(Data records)

........

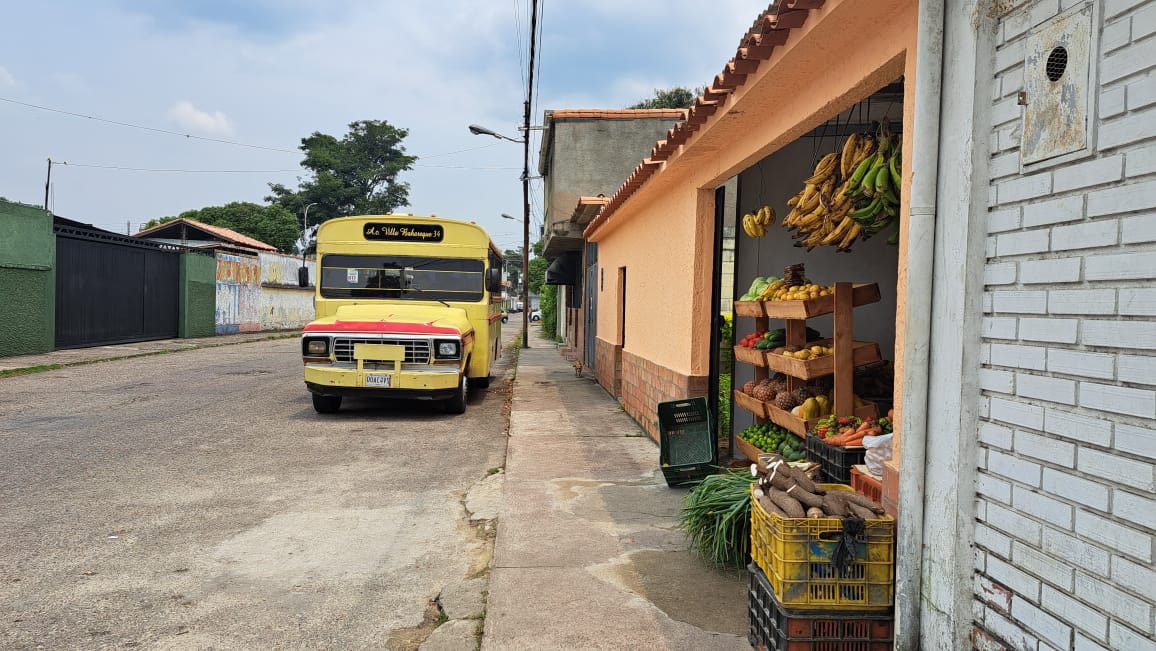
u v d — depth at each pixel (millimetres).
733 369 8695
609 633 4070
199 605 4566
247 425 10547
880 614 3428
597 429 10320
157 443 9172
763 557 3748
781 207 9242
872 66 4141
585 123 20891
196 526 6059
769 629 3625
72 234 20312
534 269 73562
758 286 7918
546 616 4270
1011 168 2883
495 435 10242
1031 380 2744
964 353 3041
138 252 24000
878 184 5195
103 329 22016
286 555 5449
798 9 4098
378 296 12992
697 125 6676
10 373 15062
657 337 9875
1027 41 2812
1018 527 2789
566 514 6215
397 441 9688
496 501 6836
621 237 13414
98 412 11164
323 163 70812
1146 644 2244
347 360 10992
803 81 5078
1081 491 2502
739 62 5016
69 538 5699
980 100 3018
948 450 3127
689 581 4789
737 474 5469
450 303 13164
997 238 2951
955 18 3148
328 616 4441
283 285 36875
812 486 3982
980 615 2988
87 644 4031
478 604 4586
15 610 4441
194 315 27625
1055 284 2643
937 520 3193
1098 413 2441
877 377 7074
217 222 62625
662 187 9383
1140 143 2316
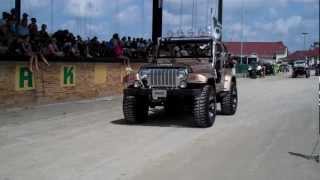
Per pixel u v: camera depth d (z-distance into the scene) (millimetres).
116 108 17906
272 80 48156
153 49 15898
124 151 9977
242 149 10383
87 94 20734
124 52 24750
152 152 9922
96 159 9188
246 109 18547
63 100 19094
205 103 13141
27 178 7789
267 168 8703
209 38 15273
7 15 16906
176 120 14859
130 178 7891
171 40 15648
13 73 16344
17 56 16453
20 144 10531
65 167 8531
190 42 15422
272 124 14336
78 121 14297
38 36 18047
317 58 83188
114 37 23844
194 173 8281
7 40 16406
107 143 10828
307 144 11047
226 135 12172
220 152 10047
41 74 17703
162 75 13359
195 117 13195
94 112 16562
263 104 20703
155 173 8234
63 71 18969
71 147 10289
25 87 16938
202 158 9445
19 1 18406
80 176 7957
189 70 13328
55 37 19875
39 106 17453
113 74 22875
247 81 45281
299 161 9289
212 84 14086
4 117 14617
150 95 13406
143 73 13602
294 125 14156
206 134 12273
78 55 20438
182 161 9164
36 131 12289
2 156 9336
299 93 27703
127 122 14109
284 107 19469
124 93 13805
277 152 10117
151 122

........

## What you are asked to do
Wherever the string "pixel" appears in the entries above, return the line it appears on.

## Result for this exercise
u v d — depth at each pixel (millimetres).
Per pixel u v: camera depth d (z-distance into the scene) (millimetres).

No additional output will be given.